Casting structured spells rooted in material symbolism and timing.
Creating rituals that mark personal transformation.
This is not chaotic belief. It is deliberate structure.
The materials matter. The timing matters. The intention matters.
When done properly, it is disciplined.
Why It Feels Different This Time
Historically, witchcraft was framed as hidden conspiracy. Today, it is framed as self-directed practice.
That difference changes everything.
Women are not gathering in secret because they are excluded. They are choosing ritual because it aligns with how they want to move through the world.
It is not about rejection of science.

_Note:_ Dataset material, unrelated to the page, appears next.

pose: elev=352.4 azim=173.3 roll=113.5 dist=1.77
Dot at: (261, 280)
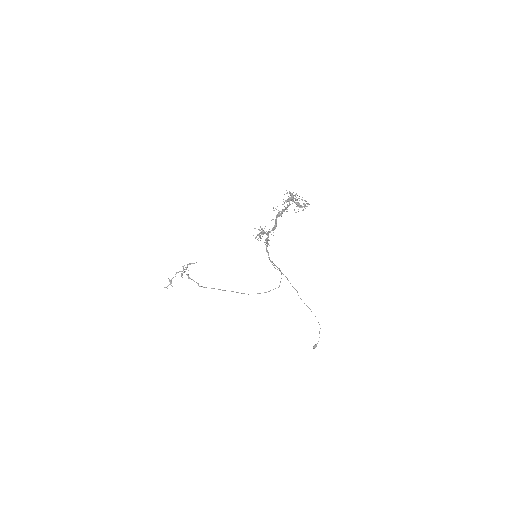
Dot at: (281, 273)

Many modern practitioners value both rational understanding and energetic awareness.
It is integration, not opposition.
The Deeper Shift
At its core, this return is about ownership.
Ownership of intuition.
Ownership of ritual.Ownership of rhythm.
Ownership of power.
For centuries, external authority dictated acceptable belief. Now, belief is decentralised.
Women are constructing spiritual frameworks that reflect lived experience rather than inherited fear.
That is not regression. It is evolution.
Final Perspective
When you ask why so many women are returning to witchcraft, you are really asking why women are reclaiming autonomy in spiritual form.
The history of persecution explains the stigma. The present moment explains the resurgence.
Witchcraft today is not about fear. It is about structure. Intention. Timing. Material. Energy.
It is about understanding that power does not have to be loud to be real.
And perhaps that is the most significant shift of all.